**Your task**:
Summarize the December update in two sentences.

**Provided passage**:

Thursday, December 7, 2017

December update...

Our original Fall semester plan was to have off from school for a little in October. Neal and I had plans to go to Disneyland for our 20th wedding anniversary. I  took a week hoarded from working through the summer so the boys would have off from school. 


Then Aunt Jo and Uncle Brendan surprised us with a visit.  We had a phenomenal time touring with them during the end of October and the first half of November!  Here are a few pictures from our travels for now -- I'll share more details about what we did on our trip in the coming weeks.



We did sneak a little learning in.  Aunt Jo and Uncle Brendan each became Junior Rangers with us when we visited the National Parks, and Matthew got an aircraft pop quiz at the Smithsonian Air and Space Museum. 



Once we said goodbye, we had two weeks of daily appointments, with Thanksgiving sandwiched in there.   Now that we are finally back to a somewhat calm schedule where we can get some work accomplished, we're careening into Christmas.  For now, we're working on tying up loose ends. 

In the middle of it all, Matthew tested at Karate and has advanced to a purple belt.  Celia also had her fall concert with the Rowan Youth String Orchestra, where she was the first chair violin.

**Available data**:
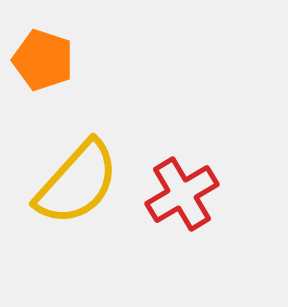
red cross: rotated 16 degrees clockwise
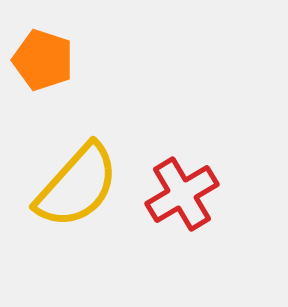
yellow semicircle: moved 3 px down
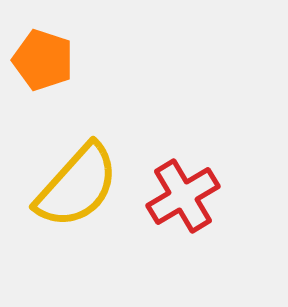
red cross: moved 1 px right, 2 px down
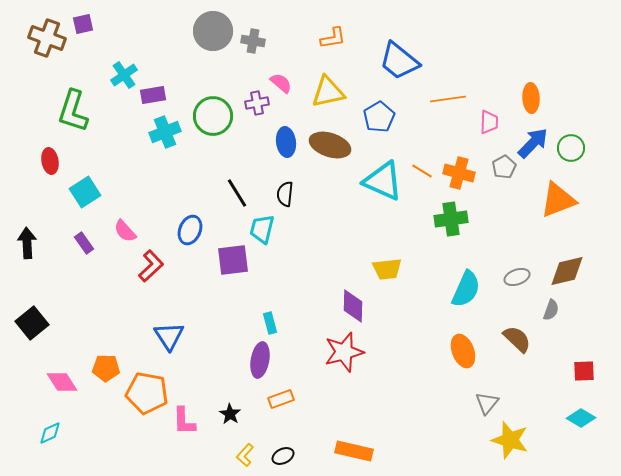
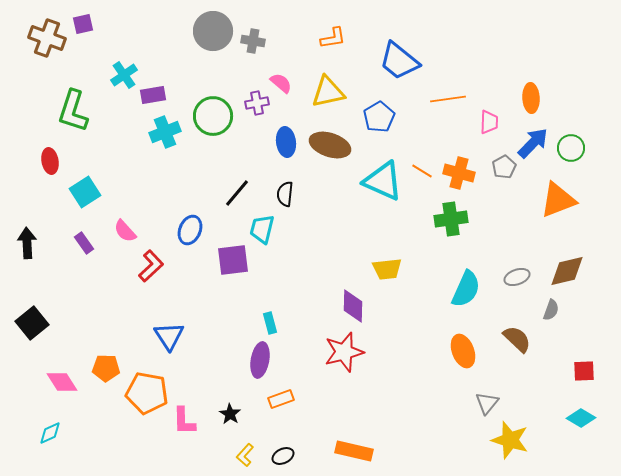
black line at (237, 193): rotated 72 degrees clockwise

**Exercise result**:
The family had planned an October break from school, including a Disneyland trip for Neal and the writer's 20th wedding anniversary, and then toured with visiting Aunt Jo and Uncle Brendan from the end of October through the first half of November, fitting in some learning as the visitors became Junior Rangers at the National Parks and Matthew got an aircraft pop quiz at the Smithsonian Air and Space Museum. Two weeks of daily appointments and Thanksgiving followed, and with Christmas approaching the family is tying up loose ends, while Matthew has advanced to a purple belt in Karate and Celia played first chair violin in her fall concert with the Rowan Youth String Orchestra.